POSTED: Friday, December 19,
UPDATED: 4:25 pm CST December 19, 2003

A vaccine to help kick the habit is being tested on smokers.

The American Cancer Society said 46 million adults smoke. Another 8.6 million Americans are living with a serious illness caused by smoking. While there are many ways to quit smoking, most people will relapse. Now, doctors may have found a vaccine to help smokers stop for good.

Wayne Thompson has been lighting up for 35 years, but with two new grandchildren on the way, he says he's ready to quit.

"With the grandbabies coming, I don't want to be subjecting them to secondhand smoke," he said.

Thompson enrolled in a study on a vaccine called NicVax that could help him quit. It's one of a few smoking vaccines to make it to human trials. For the study, Thompson gets eight shots and answers questions about his experience.

"Did it reduce your hunger for food? Did it make you nauseous? Did it make you less irritable?" Thompson said.

Dr. Dorothy Hatsukami said the vaccine stimulates the immune system to make antibodies that stop nicotine it its tracks.

"These antibodies actually attach themselves to the nicotine molecules and this complex is so large it can't pass through the blood-brain barrier, and so this nicotine cannot get into the brain," Hatsukami said.
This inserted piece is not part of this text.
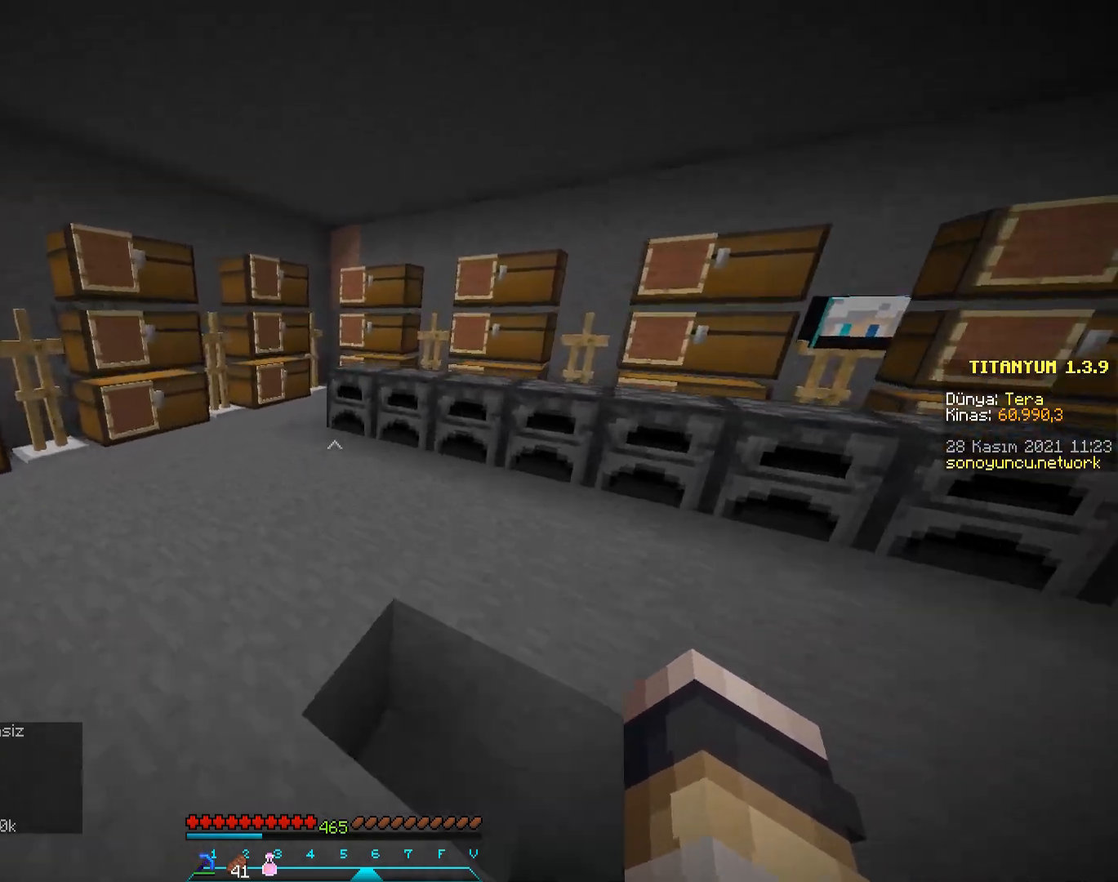
{"keys": ["space", "w"], "mouse": [], "events": [[367, "space", "up"], [500, "space", "down"]]}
Since nicotine cannot reach the brain, smokers do not experience its pleasurable effects.

The goal is to make smokers lose interest in smoking.

"So, it just becomes like smoking a cigarette that has no nicotine in it," Hatsukami said.
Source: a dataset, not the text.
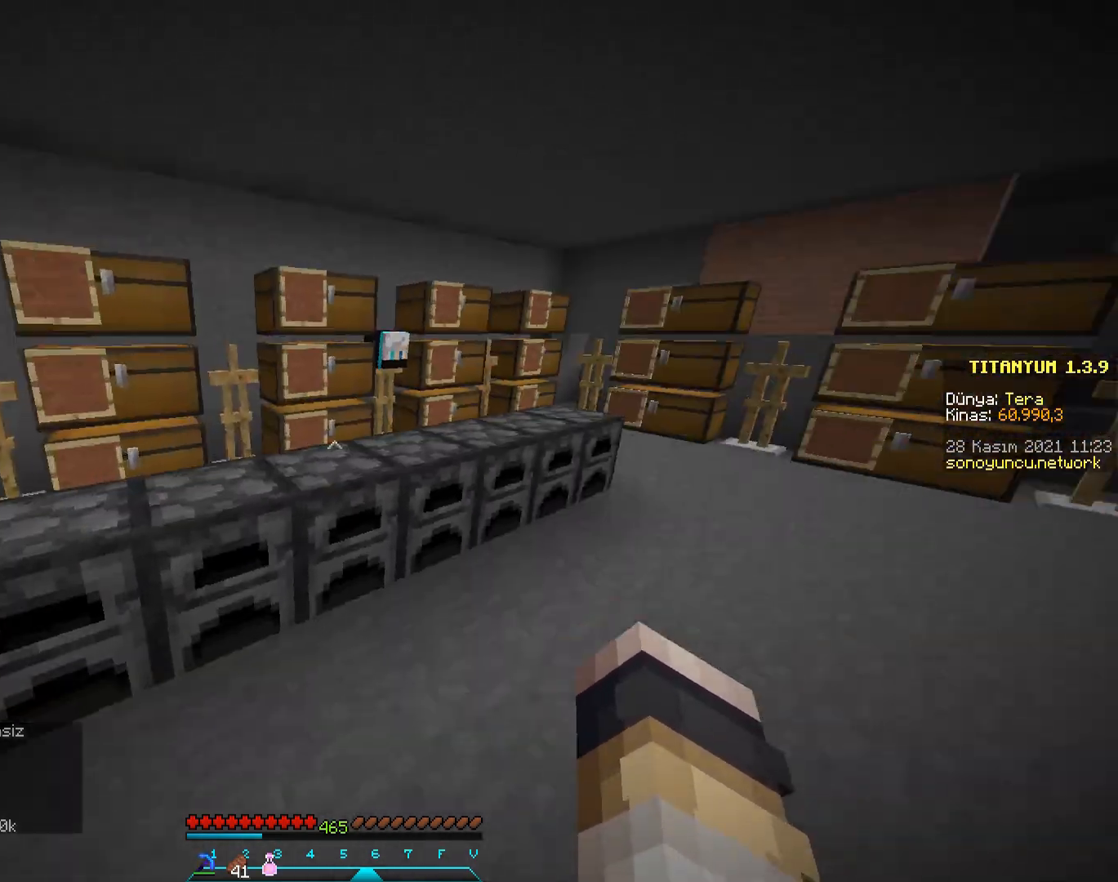
{"keys": ["space", "w"], "mouse": [], "events": []}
Some smokers in the study will receive the vaccine, while others will get a placebo.

Thompson said he has not yet noticed a difference, but he believes the vaccine is a step in the right direction. Still, he knows the decision to quit is up to him.

"You've got to make the determination yourself. You've got to say, 'I am going to do it,'" he said.

Doctors hope the study will help them find the most effective dose of the vaccine and how often smokers need it. Preliminary studies show it is safe in humans, but doctors want more tests.

Trials are under way at the University of Minnesota, the University of Nebraska and the University of Wisconsin.